Children began telling therapists stories of feces-eating, urine-drinking orgies orchestrated by Fijnje. One four-year-old detailed Fijnje's mutilation of live animals. Another described being stabbed by Fijnje, and dancing naked on a roof. Two brothers eventually accused Fijnje of decapitating and eating newborn babies. Fijnje reportedly also led an expedition to a cemetery near Old Cutler to unearth dead bodies, and led naked dances around a campfire. His alleged victims said he shoved everything from swords to teapot handles to his own penis up children's anuses and vaginas. More perpetrators soon emerged. Children named other teenagers, respected daycare teachers, even a member of the Old Cutler clergy. One child alleged that he had watched the father of another victim murder a man.
Janet Reno, realizing she had another Country Walk on her hands, assigned several staffers to work with police in gathering evidence. She would later deploy three of her highest-ranking prosecutors to prepare and try the case. While the state investigated, parents hired their own "satanic" expert to confirm their kids' increasingly outlandish scenarios.
Even the FBI was called in. Based on a few children's claims that the Fijnje parents, devout church elders, had filmed the alleged rituals, agents launched a probe aimed at uncovering an international child pornography ring. "The alleged videotapes may have been transported out of the country," an FBI spokesman told reporters. "We have no physical evidence. The information was developed from interviews."

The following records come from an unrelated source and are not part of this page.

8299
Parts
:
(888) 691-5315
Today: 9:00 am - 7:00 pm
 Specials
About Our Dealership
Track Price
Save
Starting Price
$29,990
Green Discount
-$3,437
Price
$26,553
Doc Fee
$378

Indeed, the only physical evidence ever uncovered to support any of the allegations were the medical exams of three girls, showing the "healed tears" on their hymens. More curiously, no adult witnesses ever came forward, despite the fact that virtually every member of Old Cutler's 2500-person congregation was questioned. No one had seen Fijnje abuse his nursery school charges. Or dig up graves. Or rip apart a baby with his bare hands. Except his alleged victims.
Prosecutors nonetheless moved swiftly to file charges against Fijnje. His indictment, made public in November 1989, accused him of 108 separate acts of abuse against 17 children. He was formally charged with eight counts of sexual battery. But because he was indicted as an adult, he faced a maximum of life in prison for each count.
Criminal defense attorney Mel Black, aware the case would take months to come to trial, asked Judge Norman Gerstein to release Fijnje on bail. Prosecutor Abbe Rifkin argued that the teen was a flight risk because his family was originally from Curaçao, in the Dutch Antilles, and he had relatives in Holland. Black countered with a plan to place Fijnje under house arrest in Connecticut, wearing an ankle monitor, under the supervision of his aunt and uncle, a former justice of the state's Supreme Court.
The judge rejected this proposal after listening to the pleas of two alleged victims' mothers, who testified that their children would not be able to sleep at night knowing that "Bobby was out of jail."
Fijnje returned to Youth Hall to wait for more than a year. Black pondered how to dismantle the claims that his client was the Devil incarnate.
To anyone who followed Fijnje's travails -- and in Miami it would have been nearly impossible not to -- the case held an eerie familiarity. Hadn't the same sordid affair played itself out a few years earlier in Country Walk? Hadn't both cases begun with a child's offhand remark to a nervous mother? Hadn't both evolved into dark tales of ritual abuse?